Do any of your friends have children? Most of them, yeah

Do you eat healthy? Not usually. I love southern food. I'm trying to eat healthier though.

What do you usually do during the day? Work. Clean if I'm home.

Do you hate anyone right now? No. Life's too short.

Do you use the word 'hello' daily? I think I say "hi" or "hey" more than hello.

How many kids do you want when you're older? Hmm. If I have any, just one. Maybe two.

How old will you be turning on your next birthday? 25

Have you ever been to Six Flags? Yeah. I wanna go back this spring.

How did u get your scars? Got a few on my stomach from surgery. One on my right knee from a bad bike wreck when I was younger. One on my foot from the vaccum thing that was in a friend's pool. It ran over my foot and cut me. I hated that thing.

What do you wish you could change right now? Wow. Well, sometimes I just wish people could stand in my shoes and see things from my point of view. For whatever reason, it means a lot to be understood. People tend to make assumptions and don't bother to find out the truth. For example, if you knew me at all, you would know I very rarely get angry, and if I do, I don't stay that way for long. If you took the time to dig deeper, you'd find that I always have a reason, and "mad" is not the driving force behind my actions.

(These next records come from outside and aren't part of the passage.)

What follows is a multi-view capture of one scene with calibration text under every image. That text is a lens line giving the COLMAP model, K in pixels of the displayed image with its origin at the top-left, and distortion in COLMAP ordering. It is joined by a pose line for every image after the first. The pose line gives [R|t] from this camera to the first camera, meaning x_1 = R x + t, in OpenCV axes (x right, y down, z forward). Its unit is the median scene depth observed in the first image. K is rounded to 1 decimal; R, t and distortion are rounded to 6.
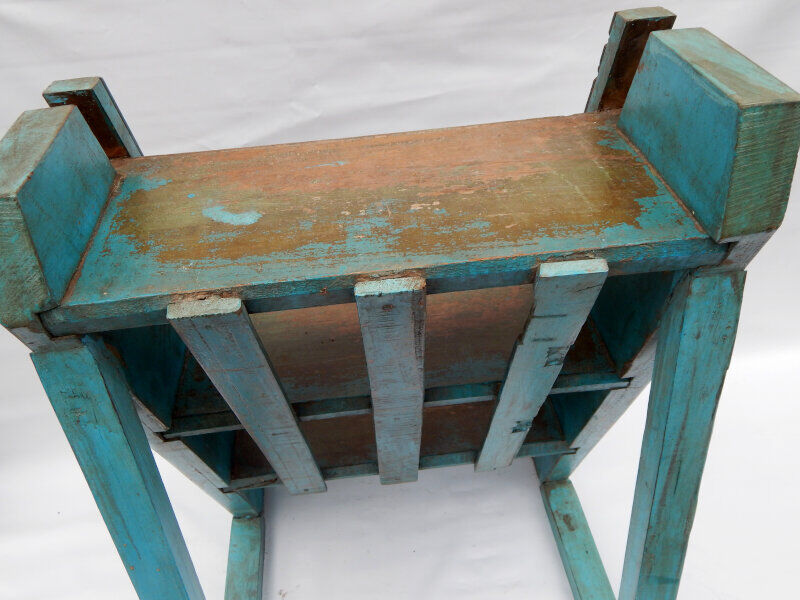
lens RADIAL K [[817.4, 0, 406.5], [0, 817.4, 299.1], [0, 0, 1]] dist [0.007614, 0.000000]
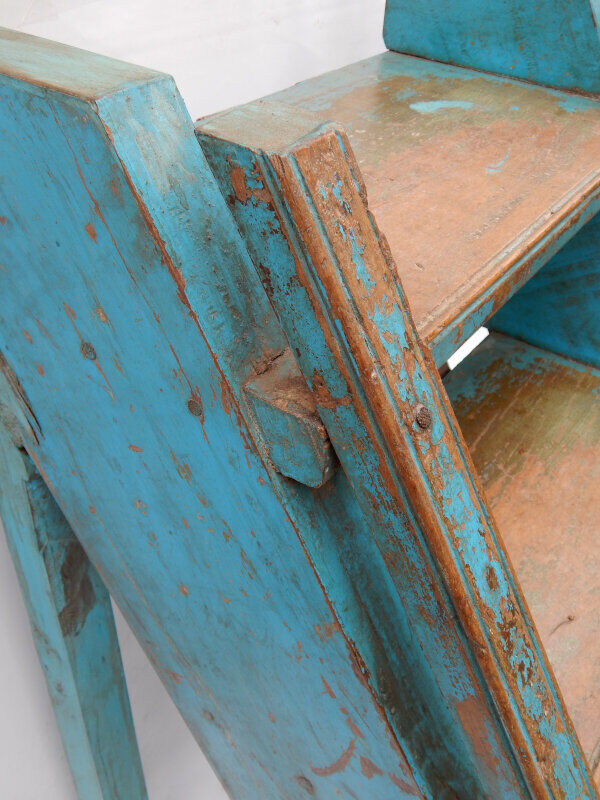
lens RADIAL K [[817.4, 0, 302.1], [0, 817.4, 402.0], [0, 0, 1]] dist [0.007614, 0.000000]
pose [[-0.642256, 0.495554, -0.584751, 0.559759], [-0.437319, 0.389628, 0.810520, -0.603072], [0.629492, 0.776284, -0.033525, 1.069230]]
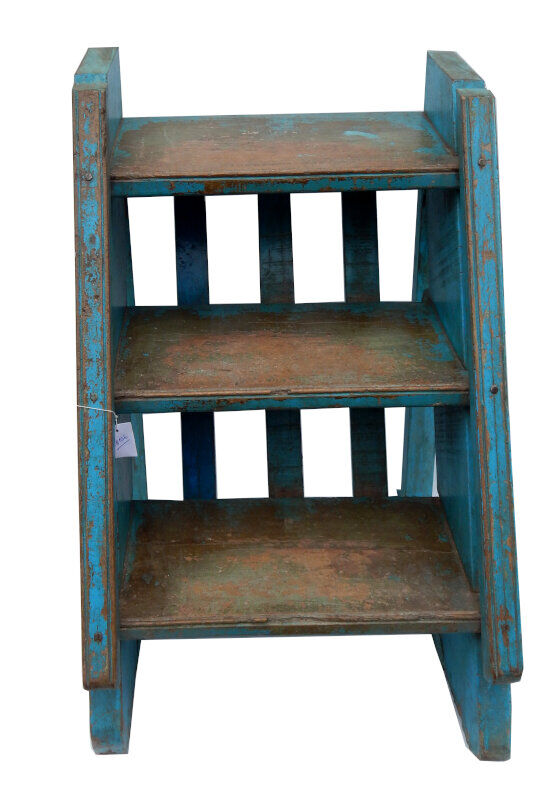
lens RADIAL K [[1005.1, 0, 227.4], [0, 1005.1, 337.8], [0, 0, 1]] dist [-0.002228, 0.000000]
pose [[-0.991843, 0.043027, 0.119987, -0.152269], [0.126068, 0.470280, 0.873467, -1.618285], [-0.018845, 0.881468, -0.471868, 2.144139]]
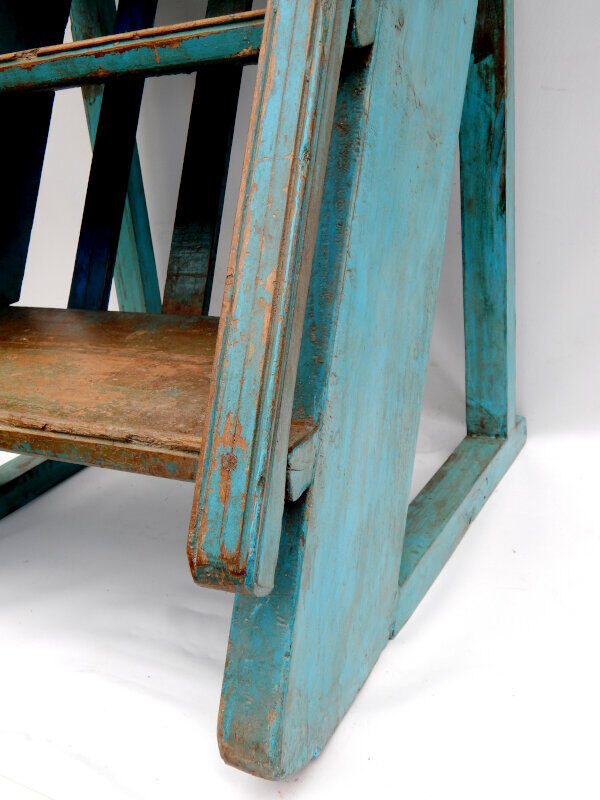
lens RADIAL K [[817.4, 0, 300.6], [0, 817.4, 403.2], [0, 0, 1]] dist [0.007614, 0.000000]
pose [[-0.816613, -0.051768, 0.574859, -0.780266], [0.452430, 0.561030, 0.693219, -0.318541], [-0.358400, 0.826175, -0.434723, 1.986737]]
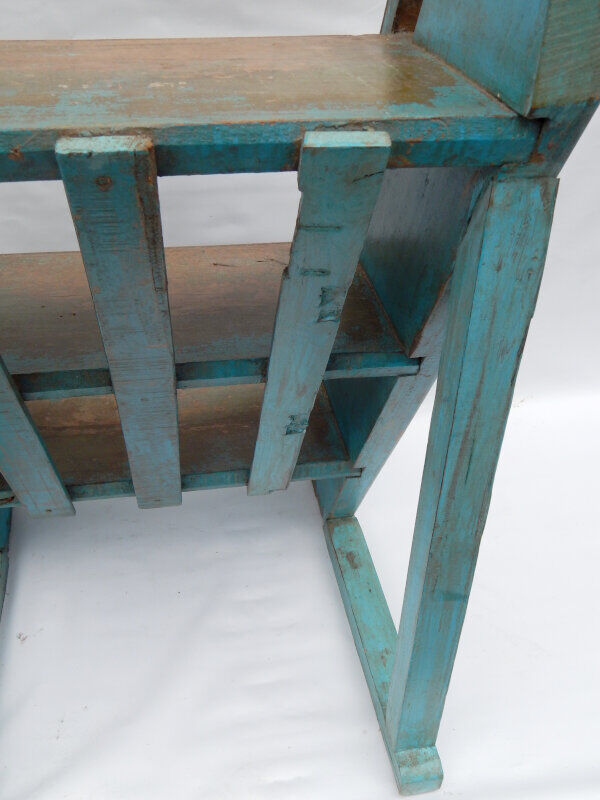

So if you've made the assumption that I'm mad at you, you probably never took the time to get to know me at all.

....That's all for tonight, folks.

Sunday, February 13, 2011

Weekend recap

I am sitting in my living room, cuddled up under a blanket, watching some bridal show on TLC, and enjoying the feeling of having absolutely nowhere to go today. It's been a great weekend.

On Friday night, I had dinner with a friend. (Hibachi. Mmmm!) The people in the restaurant seemed to be feeling a little crazy. The staff came out twice to do their birthday thing, complete with the drum and a little dancing from the chefs. :) And the food was delicious, of course.

We came back to my place after dinner and watched several forensic-type shows until well after midnight. It was nice to go out and have good company and conversation with a friend who loves to laugh. I needed the mental break. I'm hoping I can go out like that more often.

Yesterday was a day of nothing but REST. I am always on my feet, so I promised myself that I would give myself a day to rest and recharge. I spent the majority of it on the couch, and normally I would feel guilty for being lazy, but it didn't feel like laziness at all. It felt like a break, and a well-deserved one at that. I think I'll be giving myself days like that more often!

Today will be light cleaning, laundry, ironing, taxes, a good dinner, and the Grammys tonight. I like starting my work week off with everything clean and ready to go. Tomorrow is Valentine's day, and I obviously don't have a Valentine this year, but I'm going to try to think of it as a day to celebrate everyone I love, especially my family. Hopefully it will still be a good day.